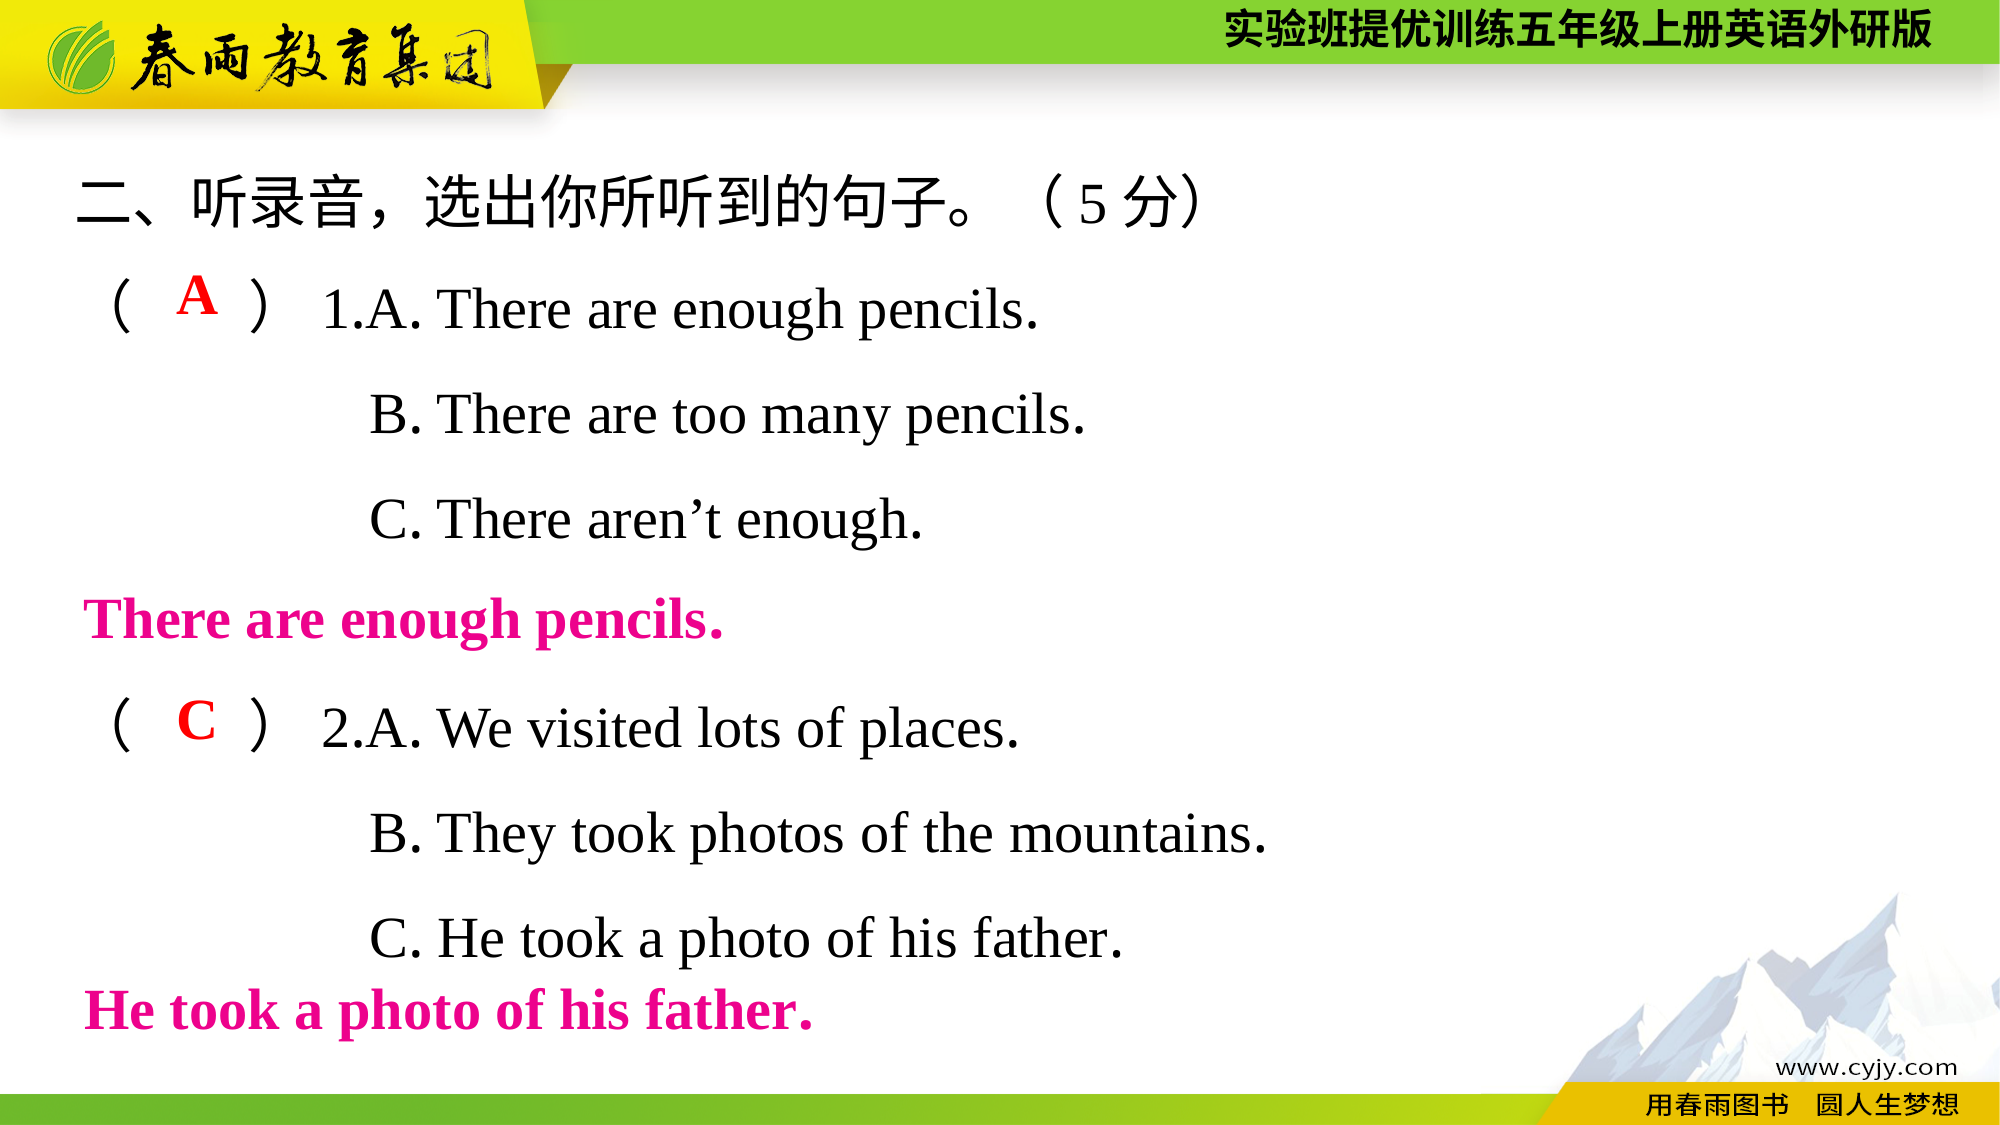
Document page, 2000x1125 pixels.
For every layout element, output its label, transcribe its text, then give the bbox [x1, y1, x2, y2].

text_box He took a photo of his father. [69, 964, 830, 1049]
text_box A [161, 249, 234, 334]
list 二、听录音，选出你所听到的句子。（5分） （ ）1.A. There are enough pencils. B. There are too many pencils. C. There aren’t enough. （ ）2.A. We visited lots of places. B. They took photos of the mountains. C. He took a photo of his father. [59, 122, 1944, 973]
text_box There are enough pencils. [69, 537, 740, 658]
picture [0, 0, 2000, 1125]
text_box C [161, 673, 234, 759]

+ + + + + + +

Please reproduce the entries above exactly, omitting every picture.

Document page, 2000x1125 pixels.
For every layout element, output its label, transcribe its text, then give the bbox [x1, y1, x2, y2].

text_box He took a photo of his father. [69, 964, 830, 1049]
text_box A [161, 249, 234, 334]
list 二、听录音，选出你所听到的句子。（5分） （ ）1.A. There are enough pencils. B. There are too many pencils. C. There aren’t enough. （ ）2.A. We visited lots of places. B. They took photos of the mountains. C. He took a photo of his father. [59, 122, 1944, 973]
text_box There are enough pencils. [69, 537, 740, 658]
picture [0, 0, 2000, 1125]
text_box C [161, 673, 234, 759]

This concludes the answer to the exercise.